Adsorption of monolayer penta-CdSe2 by 3d transition-metal atoms and their dimers: A first-principles study

Materials with high magnetic anisotropy are widely used in magnetic storage. In this work, we systematically investigated the structural stability, electronic structure and magnetic properties of the CdSe${}_2$ monolayer adsorbed by Cr, Mn, Fe and Co atoms and their dimers by first-principles calculations. It is shown that the most stable adsorption sites are located at the positions of bridge bonds formed by Se–Se atoms, the adsorption of atoms and dimers on the CdSe${}_2$ monolayer is chemisorbed. All adsorption systems are magnetic semiconductors, and the system adsorbed Ir–Co dimer is a magnetic metal.

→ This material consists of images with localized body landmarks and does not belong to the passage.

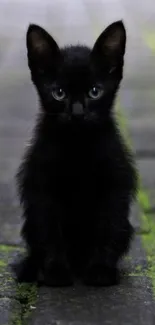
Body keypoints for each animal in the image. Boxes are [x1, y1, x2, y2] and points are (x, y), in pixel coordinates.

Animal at [15, 20, 137, 284]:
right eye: (59, 93)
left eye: (95, 91)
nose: (78, 113)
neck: (78, 146)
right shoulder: (42, 187)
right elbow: (50, 231)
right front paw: (57, 271)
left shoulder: (114, 184)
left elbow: (107, 227)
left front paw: (101, 270)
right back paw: (30, 268)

The total magnetic moments of the systems adsorbed by the Cr, Mn, Ir and Co atoms are 4.00 ${\mu }_B$, 5.00 ${\mu }_B$, 4.00 ${\mu }_B$ and 3.00 ${\mu }_B$, respectively, the mechanisms of forming integer total magnetic moments and magnetic semiconductor band gaps are discussed by the hybridization, occupation and distribution of electronic states in the crystal field. The CdSe${}_2$ adsorbed by Ir–Cr, Ir–Mn, Ir–Fe and Ir–Co dimers exhibit large magnetic anisotropy energies (MAEs) of 27.15 meV, -49.29 meV, 29.24 meV and 27.90 meV, respectively, and the origin of the MAEs is explained by the second-order perturbation theory of magnetic anisotropy. In addition, the largest MAE of the adsorbed systems reaches 33.28 meV by applying -4%$\sim$4% biaxial strain. In conclusion, our research provides a valuable exploration for the design of materials with larger magnetic anisotropy by the 2D materials adsorbed by atoms or dimers.